***** Texte extrait

-Par Naoufal Enhari-

Nations-Unies (New York) – La participation pleine et effective des femmes à la vie publique à travers le monde et l’élimination de la violence et des discriminations les touchant sont les mots d’ordre de la 65è session de la Commission de la condition de la femme – CSW65 – qui se tient de manière hybride aux Nations-Unies à New York (15-26 mars).

La première semaine des travaux de cette commission a été l’occasion pour plusieurs hauts responsables des Nations-Unies et représentants des Etats membres de mettre un accent particulier sur l’importance cruciale de hisser les droits des femmes, étant donné leur rôle de premier plan au sein de la société et dans la réalisation du développement durable.

Et pour cause. Le constat au niveau mondial est choquant : les femmes sont largement exclues de l’exercice des plus hautes responsabilités, en ce sens qu’elles ne comptent que pour un quart des parlementaires, un tiers des élus locaux et un cinquième des ministres de la planète.

**********

Travail demandé -
1: D'après le texte sur la 65e session de la Commission de la condition de la femme, quelle proportion des ministres de la planète les femmes représentent-elles ?
2: Poursuivez le texte sur la 65e session de la Commission de la condition de la femme après sa dernière phrase.

***** Données enregistrées

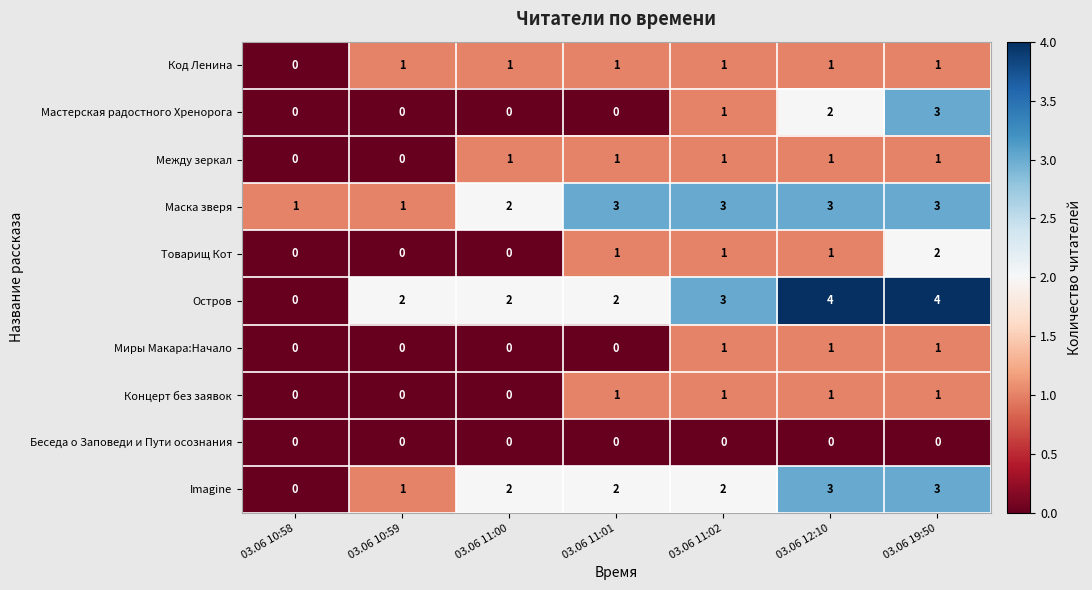

How many values in the Остров series are below 2?

1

**********

Corrigé par tâche -
1: Un cinquième.

2:
Le monde risque de ne pas être en mesure de réaliser l’Agenda de développement durable à l’horizon 2030 “sans garantir la participation pleine et effective des femmes et la prise de décisions dans la vie publique, ainsi que l’élimination de la violence partout”, a averti le président de l’Assemblée générale des Nations-Unies, Volkan Bozkir.

“Ici, dans cette salle (de l’Assemblée générale), nous avons le pouvoir de créer un monde meilleur pour tous. L’Assemblée générale elle-même représente ce que beaucoup pensaient impossible, il y a soixante-quinze ans”, a lancé M. Bozkir.

“Aujourd’hui, je vous exhorte à faire preuve d’audace. Pour rendre possible, ce que certains peuvent juger «impossible»”, a-t-il lancé à l’ouverture de cette session de la Commission qui a pour thème prioritaire : “Participation pleine et effective des femmes à la prise de décisions dans la sphère publique, élimination de la violence, réalisation de l’égalité des sexes et autonomisation de toutes les femmes et de toutes les filles”.

De son côté, la Directrice exécutive d’ONU Femmes, Mlambo-Ngcuka, a rappelé que le leadership féminin est un accélérateur. “Là où les femmes dirigent, elles peuvent être un accélérateur et un catalyseur importants pour l’égalité des sexes partout”, a-t-elle assuré.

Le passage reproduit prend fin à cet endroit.